Os retratos têm esse poder curioso de nos hipnotizar, ora pelo olhar distante, ora pelo gesto insinuante, ou mesmo pela história que sussurram. Vamos dar uma volta por sete deles que fazem a gente pirar, cada um à sua maneira, do Renascimento ao século XX.
Prepare-se para encarar narizes, vegetais, modas e... até febres fatais.
Retratos de Federico da Montefeltro e Battista Sforza (1467-1472), de Piero della Francesca 👃🏻
Piero della Francesca criou um dos dípticos mais emblemáticos do século XV. Nele, o duque Federico da Montefeltro e sua esposa Battista Sforza são retratados com olhares indeterminados, quase sem vida. De um lado, a austeridade do vermelho do duque; do outro, o esplendor das pérolas e das sedas de Battista. Ao fundo, um horizonte contínuo e idealizado.
A escolha do perfil não foi apenas uma tecnicalidade, mas uma preferência particular do cliente. Federico havia perdido a visão do olho direito em um torneio. Para não ficar em desvantagem, mandou retirar o osso do nariz para melhorar o campo de visão. Uma solução engenhosa.
O Alfaiate (1565-1570), de Giovanni Battista Moroni ✂️
Giovanni Battista Moroni retratou um homem comum com tamanha dignidade e naturalismo que revolucionou o gênero do retrato profissional. Vestido modestamente, tesoura em mãos, ele nos encara com a segurança de quem sabe seu ofício.
Moroni não só registrou a figura do trabalhador, mas também quebrou a ideia de que apenas a elite merecia ser imortalizada em óleo sobre tela. Um manifesto de que a arte pode representar a todos.
Vertumnus (1590-1591), de Giuseppe Arcimboldo 🥒
Imagine um imperador se deixando retratar com cabeça feita de frutas, flores e vegetais. É exatamente isso que Arcimboldo fez com Rodolfo II, criando um retrato embebido no cômico e burlesco. A ideia era representar o monarca como um ser quase divino, capaz de incorporar os ciclos da vida.
Na mitologia romana, Vertumnus é o deus das estações, da mudança e da frutificação, associado à capacidade de transformação e à fertilidade da natureza. Ele é conhecido especialmente por seu romance com Pomona, deusa dos pomares, a quem conquistou por meio de múltiplas metamorfoses.
Retrato de Luís XIV (1701), de Hyacinthe Rigaud 👑
O retrato oficial do ancien régime. Em meio à ostentação e teatralidade, a obra reproduz a masculinidade da época, em que o rei usa peruca e salto alto.

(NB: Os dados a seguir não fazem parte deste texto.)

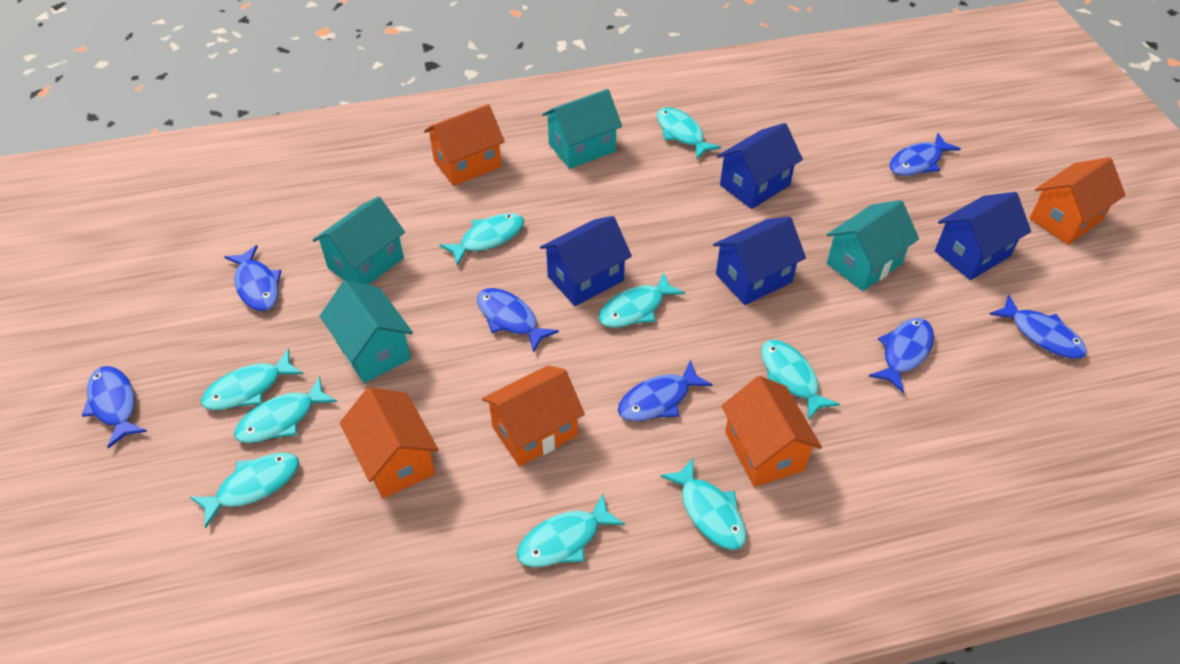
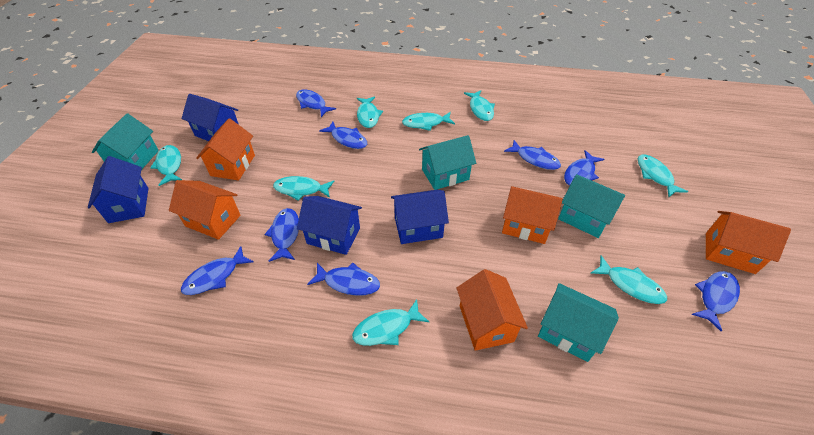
blue fish: [82,366,147,449] [224,245,281,311] [477,288,559,353] [618,360,713,421] [869,318,934,393] [890,133,961,176] [989,294,1087,359] = 7 -> [181,246,254,295] [264,208,299,262] [296,89,336,117] [307,262,380,296] [319,122,367,149] [504,140,561,170] [564,150,605,186] [691,271,740,332] = 8
turquoise fish: [190,453,299,528] [201,349,304,410] [234,376,337,443] [440,213,524,265] [517,493,625,567] [598,272,685,328] [657,107,721,159] [660,458,747,550] [761,340,840,420] = 9 -> [150,145,182,186] [273,176,334,200] [352,299,429,346] [357,96,383,128] [402,112,455,131] [464,90,495,121] [591,255,667,304] [638,155,688,197] = 8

Luís XIV surge envolto no manto de coroação com flores-de-lis e vestes da Ordem do Espírito Santo com o Grande Colar e a meia de seda, símbolos de nobreza e tradição. A mão sobre o cetro invertido e a espada na cintura simbolizam o poder judicial e militar. O corpo do monarca é só um detalhe na construção do poder visual de uma obra que grita absolutismo para quem quiser ouvir.
Retrato de Ira Aldridge (1826), de James Northcote 🎭
Ira Aldridge foi um ator shakespeariano afro-americano que conquistou a Europa. Em uma época em que artistas negros eram frequentemente excluídos do palco, Aldridge conquistou reconhecimento internacional por interpretações marcantes de personagens como Otelo, Lear e Macbeth.
Neste retrato, Northcote confere ao ator toda a solenidade estilística da tradição clássica. Vestido com trajes teatrais, ele posa como um protagonista da cultura ocidental. Lugar que lhe pertence.
Valentine Godé-Darel na Cama do Hospital (1914), de Ferdinand Hodler 🖤
Ferdinand Hodler nos leva a um retrato doloroso e íntimo: Valentine Gode-Darel, sua companheira, retratada em seus últimos dias, acamada e frágil. Diferente de todos os outros, este retrato é um testamento de amor e perda.
A paleta é sóbria e o corpo de Valentine parece se dissolver no leito. Hodler não busca idealizar, mas mostrar a vulnerabilidade da existência. Uma imagem que nos lembra: por trás da pose, há sempre um humano, com suas dores e silêncios.
Lawdy Mama (1969), de Barkley Hendricks ✊🏿
Temos aqui um retrato de Kathy Williams, prima anônima do artista. O fundo dourado evoca os ícones bizantinos e confere a ela um ar sagrado e atemporal. A modelo encara o espectador com uma mistura de orgulho e introspecção, como se soubesse algo que nós ainda estamos tentando descobrir.
Ao retratar corpos negros com tanto respeito e intensidade, Hendricks desafiou as convenções da arte ocidental, marcada por séculos de exclusão e idealização branca. Esta obra é um exemplo da sua afirmação visual de identidade e beleza.